News / Health

    Vaccine, Other Strategies May Soon Control Dengue Fever

    Vaccine And Other Strategies May Soon Control Dengue Feveri
    X
    Carol Pearson
    July 10, 2014 11:59 PM
    There's new hope for those who suffer from dengue, a virus characterized by hammering headaches, high fevers and pain. VOA's Carol Pearson reports about a possible new vaccine reported in The Lancet on July 10, and on other ways to contain this sometimes deadly virus.
    Carol Pearson

    There's new hope for those who suffer from dengue, a virus characterized by hammering headaches, high fevers and pain. A vaccine shows promise after a two-year trial in five Asian countries.

    Dr. Maria Rosario Capeding, one of the researchers in the Philippines, said that during the trial, the vaccine cut the number of dengue cases in half and significantly reduced the number of severe cases that cause hemorrhaging.

    "The vaccine efficacy against dengue hemorrhagic fever, according to the WHO criteria, after three doses was 88.5 percent," she said.
============================================================
_WORK TO COMPLETE_
#1 In the dengue article, rewrite the paragraph beginning "Dr. Maria Rosario Capeding" as a short bulleted list that keeps its main facts.
#2 According to the dengue article, how many Asian countries took part in the two-year vaccine trial?
============================================================
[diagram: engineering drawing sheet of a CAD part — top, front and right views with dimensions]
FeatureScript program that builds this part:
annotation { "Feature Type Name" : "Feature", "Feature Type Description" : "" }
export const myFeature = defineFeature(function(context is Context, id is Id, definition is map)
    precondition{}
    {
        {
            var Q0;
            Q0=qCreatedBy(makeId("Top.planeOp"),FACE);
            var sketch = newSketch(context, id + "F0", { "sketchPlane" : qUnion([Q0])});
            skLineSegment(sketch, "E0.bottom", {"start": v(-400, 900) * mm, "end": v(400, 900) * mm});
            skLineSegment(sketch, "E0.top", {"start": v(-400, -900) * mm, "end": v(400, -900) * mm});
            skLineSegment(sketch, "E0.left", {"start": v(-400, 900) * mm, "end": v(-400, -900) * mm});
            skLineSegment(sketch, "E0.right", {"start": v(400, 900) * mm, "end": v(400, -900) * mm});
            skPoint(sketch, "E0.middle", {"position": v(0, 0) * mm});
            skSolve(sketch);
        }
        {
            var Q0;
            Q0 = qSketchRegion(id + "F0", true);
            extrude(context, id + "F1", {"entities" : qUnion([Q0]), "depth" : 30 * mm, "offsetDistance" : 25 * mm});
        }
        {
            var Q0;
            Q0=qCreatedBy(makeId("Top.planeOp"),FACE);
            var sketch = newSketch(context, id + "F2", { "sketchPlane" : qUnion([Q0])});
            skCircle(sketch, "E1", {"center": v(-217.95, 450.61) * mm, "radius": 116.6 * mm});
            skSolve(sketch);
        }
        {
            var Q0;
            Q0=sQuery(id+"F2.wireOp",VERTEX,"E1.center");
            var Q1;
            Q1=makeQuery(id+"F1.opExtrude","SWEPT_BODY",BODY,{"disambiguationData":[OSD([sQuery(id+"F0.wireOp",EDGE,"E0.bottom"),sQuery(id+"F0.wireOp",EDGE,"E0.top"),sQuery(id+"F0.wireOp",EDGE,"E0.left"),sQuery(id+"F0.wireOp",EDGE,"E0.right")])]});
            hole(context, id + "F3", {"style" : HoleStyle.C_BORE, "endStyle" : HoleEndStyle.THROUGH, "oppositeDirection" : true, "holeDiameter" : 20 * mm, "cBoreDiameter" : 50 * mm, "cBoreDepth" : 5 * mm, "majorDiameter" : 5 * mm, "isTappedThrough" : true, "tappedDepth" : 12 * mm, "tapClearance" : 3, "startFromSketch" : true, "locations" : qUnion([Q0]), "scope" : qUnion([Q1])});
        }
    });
============================================================
_WRITTEN RESPONSES_
#1
- Dr. Maria Rosario Capeding was one of the researchers in the Philippines.
- During the trial, the vaccine cut the number of dengue cases in half.
- It also significantly reduced severe cases that cause hemorrhaging.

#2 Five.